▶ **Aufgabe A**
Schreiben Sie aus dem Kommentar zum Karlsruher Urteil über Berlins Haushaltsnotlage den Abschnitt wortgetreu ab, der mit „Das ist eine“ beginnt und mit „bitte selbst helfen.“ endet.
- - - -
Berliner Republik?

Kommentar Karlsruhe beerdigt den Solidarföderalismus

Das ist eine Zäsur in der bundesdeutschen Nachkriegsordnung - nach dem Karlsruher Richterspruch ist eine Haushaltsnotlage nicht länger dadurch gekennzeichnet, dass ein Land chancenlos in der Zinsfalle sitzt. Eine Haushaltsnotlage ist seit der Abweisung der Klage Berlins erst dann erreicht, wenn ein Land keine Kredite zur Bedienung der Zinsen mehr erhält, also alles öffentliche Vermögen verkauft hat und die gesetzlich vorgeschriebenen Ausgaben nicht mehr tätigen kann. Mit dieser Neuinterpretation der Haushaltsnotlage wurde der Solidarföderalismus juristisch beerdigt und höchstrichterlich der Wettbewerbsföderalismus ausgerufen. Man darf die Entscheidung neoliberal nennen, ohne sich deshalb der Richterschelte verdächtig zu machen. Berlin, so die Richter, sei noch nicht arm und verschuldet genug, um von einer Notlage sprechen zu können. Berlin möge sich bitte selbst helfen.

Wie allerdings ein Gemeinwesen in der Lage sein soll, Schulden von über 60 Milliarden Euro abzubauen, wenn der Landesetat pro Jahr knapp 20 Milliarden beträgt und von den Einnahmen nur etwa die Hälfte aus eigener (Steuer-)Kraft generiert wird, haben die Richter zwar nicht im Detail gesagt, aber angedeutet. Berlin leiste sich "Luxus", den andere Bundesländer nicht haben. Dazu zählen auch "Überausstattungen" bei Kultur und Wissenschaft. Und so lange die bestehen, könne Berlin nicht erwarten, dass andere helfen. Der Richterspruch spiegelt eine weit verbreitete Stimmung wieder, der zufolge der Begriff Berliner Republik eigentlich auf den Index gehören müsste. Stoiber, Koch Co. artikulieren ein Ressentiment der alten Bundesrepublik, die mit einer Hauptstadt im Osten nichts anzufangen weiß. Und im Osten selbst regt sich offenbar immer noch alter Berlin-Neid aus DDR-Tagen. Während der Beifall der Länderchefs aus dem wohlhabenderen Südwesten von einer zwar rabiaten, aber durchaus konsequenten Haltung im Verteilungskampf zeugt, ist der Applaus ostdeutscher Ministerpräsidenten mehr als kurzsichtig. Bedient doch Karlsruhe eine Art von föderalem Wettbewerb, der die grundgesetzlich garantierten gleichen Lebensverhältnisse nur noch auf Hartz IV-Niveau anerkannt wissen möchte. In einem solchen Wettbewerb wird vor allem dem gegeben, der schon hat.
- - - -
▶ **Aufgabe B**
Entnehmen Sie den nachstehenden Datensätzen sämtliche Zeilen und geben Sie diese unverändert wieder.
- - - -
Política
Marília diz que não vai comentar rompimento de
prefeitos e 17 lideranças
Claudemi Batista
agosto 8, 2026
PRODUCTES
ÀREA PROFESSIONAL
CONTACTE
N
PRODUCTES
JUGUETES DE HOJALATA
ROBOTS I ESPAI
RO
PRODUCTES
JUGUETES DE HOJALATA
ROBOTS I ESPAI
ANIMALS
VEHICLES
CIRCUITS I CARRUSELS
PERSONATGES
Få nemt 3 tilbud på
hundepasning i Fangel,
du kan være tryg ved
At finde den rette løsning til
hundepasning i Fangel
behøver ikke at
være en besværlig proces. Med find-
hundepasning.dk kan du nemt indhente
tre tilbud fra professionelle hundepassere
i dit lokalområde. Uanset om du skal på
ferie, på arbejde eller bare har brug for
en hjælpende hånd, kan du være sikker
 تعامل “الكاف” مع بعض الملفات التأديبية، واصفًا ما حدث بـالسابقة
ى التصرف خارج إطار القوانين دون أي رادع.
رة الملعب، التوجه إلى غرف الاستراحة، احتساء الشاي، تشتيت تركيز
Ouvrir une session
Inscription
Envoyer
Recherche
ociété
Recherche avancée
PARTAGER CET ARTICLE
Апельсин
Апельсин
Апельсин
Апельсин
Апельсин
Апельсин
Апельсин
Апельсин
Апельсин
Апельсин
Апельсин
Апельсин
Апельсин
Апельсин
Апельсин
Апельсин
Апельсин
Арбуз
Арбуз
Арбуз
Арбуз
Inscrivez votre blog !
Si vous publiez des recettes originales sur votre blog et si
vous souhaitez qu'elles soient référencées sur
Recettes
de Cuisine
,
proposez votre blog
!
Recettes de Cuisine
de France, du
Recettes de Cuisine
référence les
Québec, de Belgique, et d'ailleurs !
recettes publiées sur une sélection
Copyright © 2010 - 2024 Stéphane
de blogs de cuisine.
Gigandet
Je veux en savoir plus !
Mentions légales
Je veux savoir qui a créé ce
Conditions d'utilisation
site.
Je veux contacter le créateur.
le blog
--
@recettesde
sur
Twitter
- - - -
▶ **Schriftliche Lösung A**
Das ist eine Zäsur in der bundesdeutschen Nachkriegsordnung - nach dem Karlsruher Richterspruch ist eine Haushaltsnotlage nicht länger dadurch gekennzeichnet, dass ein Land chancenlos in der Zinsfalle sitzt. Eine Haushaltsnotlage ist seit der Abweisung der Klage Berlins erst dann erreicht, wenn ein Land keine Kredite zur Bedienung der Zinsen mehr erhält, also alles öffentliche Vermögen verkauft hat und die gesetzlich vorgeschriebenen Ausgaben nicht mehr tätigen kann. Mit dieser Neuinterpretation der Haushaltsnotlage wurde der Solidarföderalismus juristisch beerdigt und höchstrichterlich der Wettbewerbsföderalismus ausgerufen. Man darf die Entscheidung neoliberal nennen, ohne sich deshalb der Richterschelte verdächtig zu machen. Berlin, so die Richter, sei noch nicht arm und verschuldet genug, um von einer Notlage sprechen zu können. Berlin möge sich bitte selbst helfen.

▶ **Schriftliche Lösung B**
Política
Marília diz que não vai comentar rompimento de
prefeitos e 17 lideranças
Claudemi Batista
agosto 8, 2026
PRODUCTES
ÀREA PROFESSIONAL
CONTACTE
N
PRODUCTES
JUGUETES DE HOJALATA
ROBOTS I ESPAI
RO
PRODUCTES
JUGUETES DE HOJALATA
ROBOTS I ESPAI
ANIMALS
VEHICLES
CIRCUITS I CARRUSELS
PERSONATGES
Få nemt 3 tilbud på
hundepasning i Fangel,
du kan være tryg ved
At finde den rette løsning til
hundepasning i Fangel
behøver ikke at
være en besværlig proces. Med find-
hundepasning.dk kan du nemt indhente
tre tilbud fra professionelle hundepassere
i dit lokalområde. Uanset om du skal på
ferie, på arbejde eller bare har brug for
en hjælpende hånd, kan du være sikker
 تعامل “الكاف” مع بعض الملفات التأديبية، واصفًا ما حدث بـالسابقة
ى التصرف خارج إطار القوانين دون أي رادع.
رة الملعب، التوجه إلى غرف الاستراحة، احتساء الشاي، تشتيت تركيز
Ouvrir une session
Inscription
Envoyer
Recherche
ociété
Recherche avancée
PARTAGER CET ARTICLE
Апельсин
Апельсин
Апельсин
Апельсин
Апельсин
Апельсин
Апельсин
Апельсин
Апельсин
Апельсин
Апельсин
Апельсин
Апельсин
Апельсин
Апельсин
Апельсин
Апельсин
Арбуз
Арбуз
Арбуз
Арбуз
Inscrivez votre blog !
Si vous publiez des recettes originales sur votre blog et si
vous souhaitez qu'elles soient référencées sur
Recettes
de Cuisine
,
proposez votre blog
!
Recettes de Cuisine
de France, du
Recettes de Cuisine
référence les
Québec, de Belgique, et d'ailleurs !
recettes publiées sur une sélection
Copyright © 2010 - 2024 Stéphane
de blogs de cuisine.
Gigandet
Je veux en savoir plus !
Mentions légales
Je veux savoir qui a créé ce
Conditions d'utilisation
site.
Je veux contacter le créateur.
le blog
--
@recettesde
sur
Twitter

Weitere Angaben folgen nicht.